# TASK INSTRUCTIONS
Please print every one of the rows below word for word, but leave out the pictures.

# Saved data entries
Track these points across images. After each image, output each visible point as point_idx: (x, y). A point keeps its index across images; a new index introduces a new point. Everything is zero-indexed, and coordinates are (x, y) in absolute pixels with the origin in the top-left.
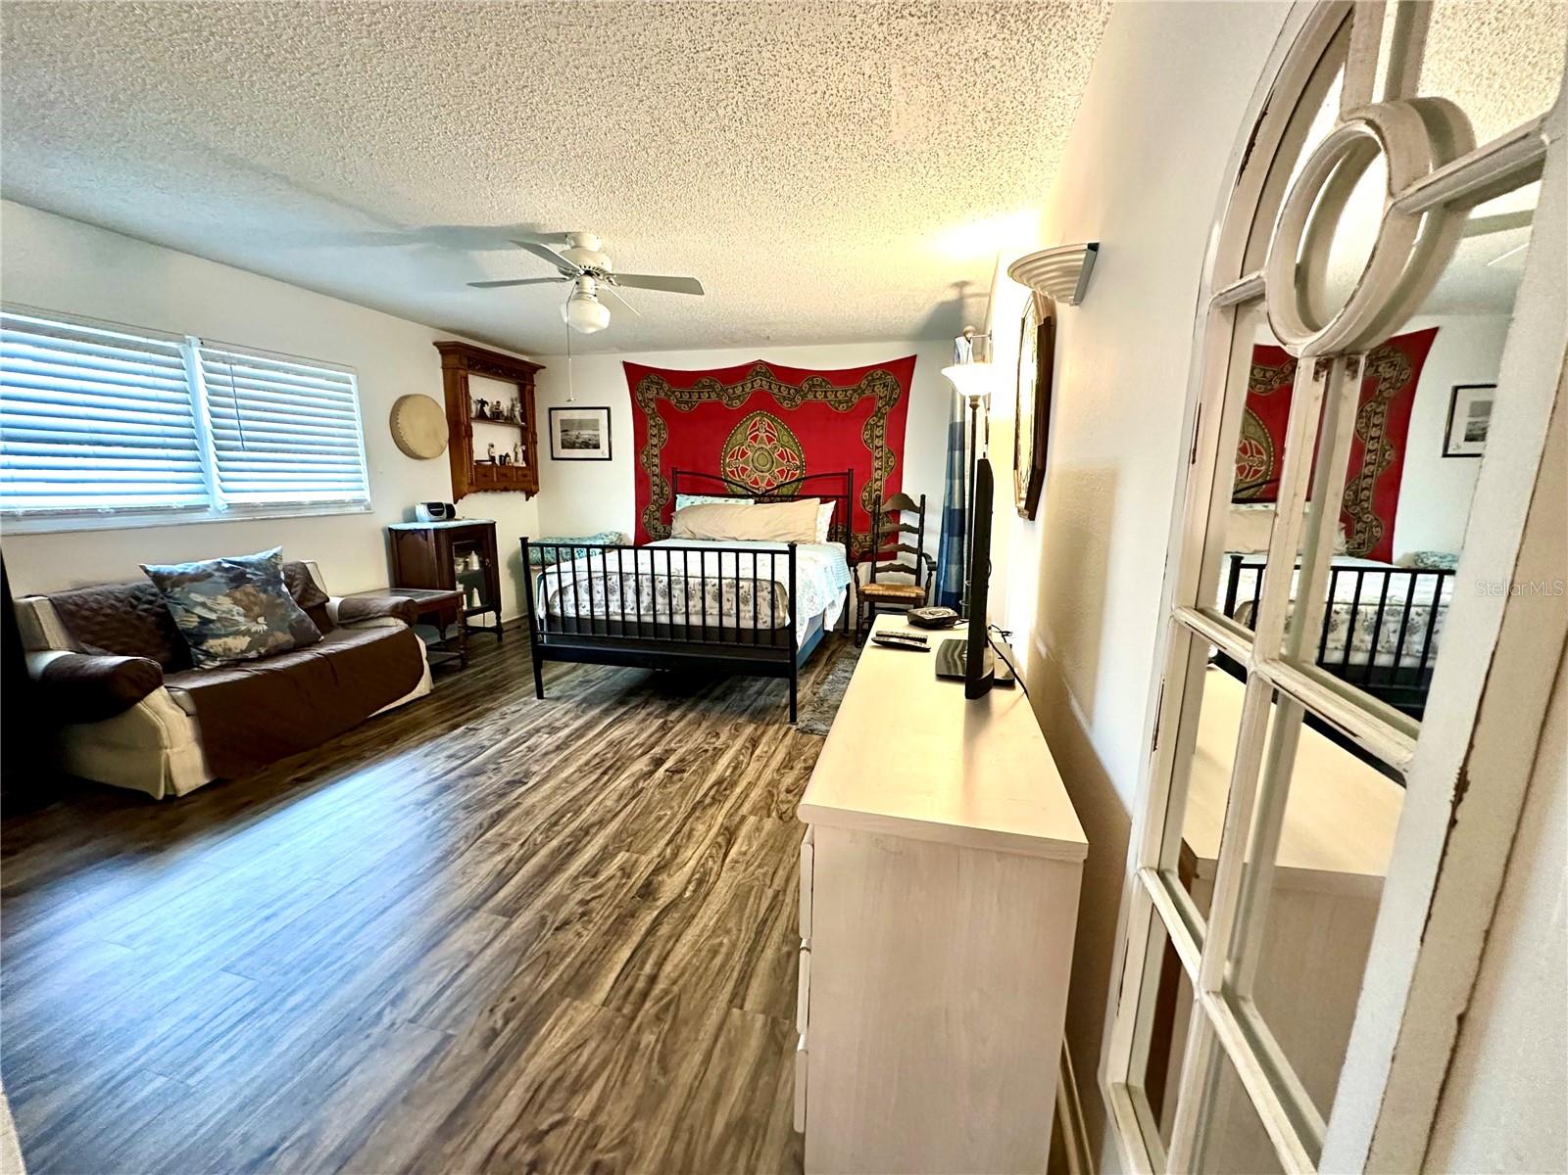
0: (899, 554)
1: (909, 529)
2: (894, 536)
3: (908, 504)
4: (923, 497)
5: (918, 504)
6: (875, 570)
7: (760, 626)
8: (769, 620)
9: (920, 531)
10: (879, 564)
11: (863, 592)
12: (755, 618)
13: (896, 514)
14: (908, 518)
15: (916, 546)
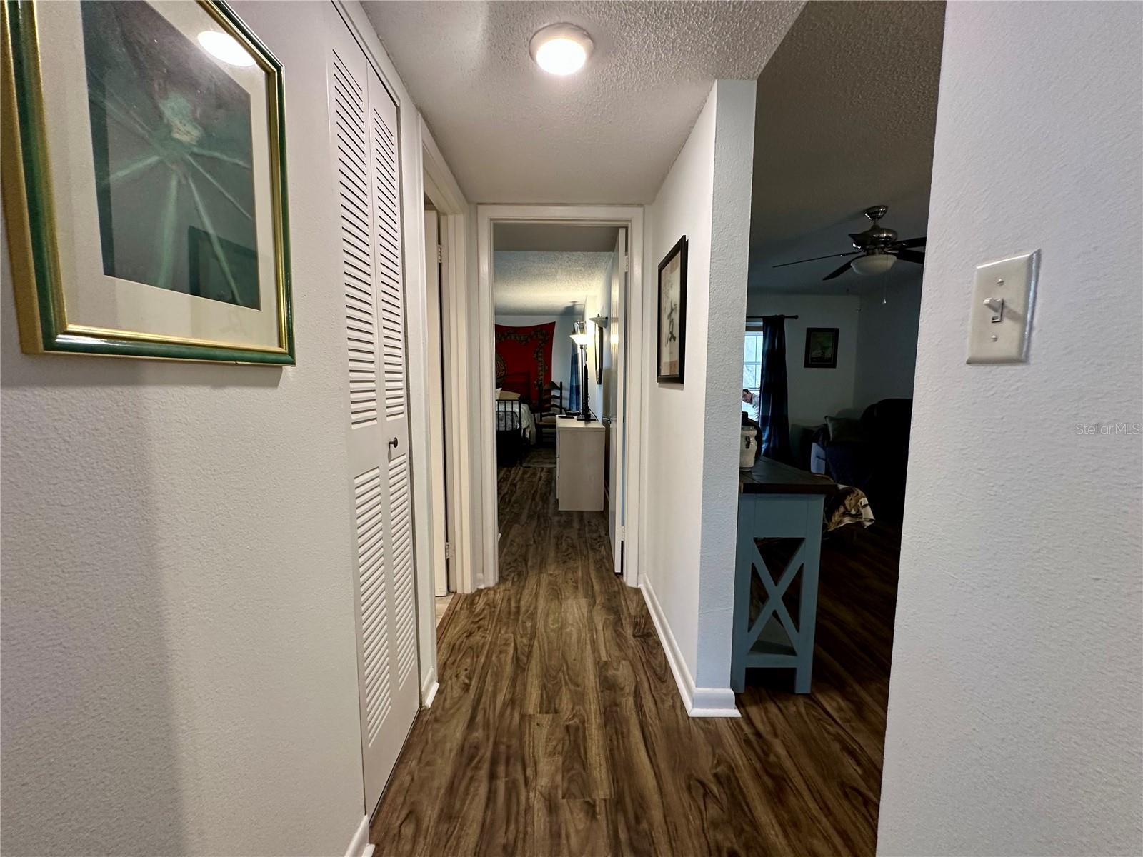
0: (552, 408)
1: (555, 397)
2: (549, 401)
3: (554, 386)
4: (561, 383)
5: (559, 386)
6: (542, 416)
7: (507, 429)
8: (511, 426)
9: (561, 398)
10: (543, 414)
11: (539, 424)
12: (506, 426)
13: (550, 391)
14: (555, 393)
15: (558, 404)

# ANSWER SPACE
Track these points across images. After each image, output each visible point as point_idx: (x, y). A point keeps its index across images; a new index introduces a new point. Everything is zero-indexed, and coordinates are (x, y) in absolute pixels with the origin in the top-left.
0: (899, 554)
1: (909, 529)
2: (894, 536)
3: (908, 504)
4: (923, 497)
5: (918, 504)
6: (875, 570)
7: (760, 626)
8: (769, 620)
9: (920, 531)
10: (879, 564)
11: (863, 592)
12: (755, 618)
13: (896, 514)
14: (908, 518)
15: (916, 546)
0: (552, 408)
1: (555, 397)
2: (549, 401)
3: (554, 386)
4: (561, 383)
5: (559, 386)
6: (542, 416)
7: (507, 429)
8: (511, 426)
9: (561, 398)
10: (543, 414)
11: (539, 424)
12: (506, 426)
13: (550, 391)
14: (555, 393)
15: (558, 404)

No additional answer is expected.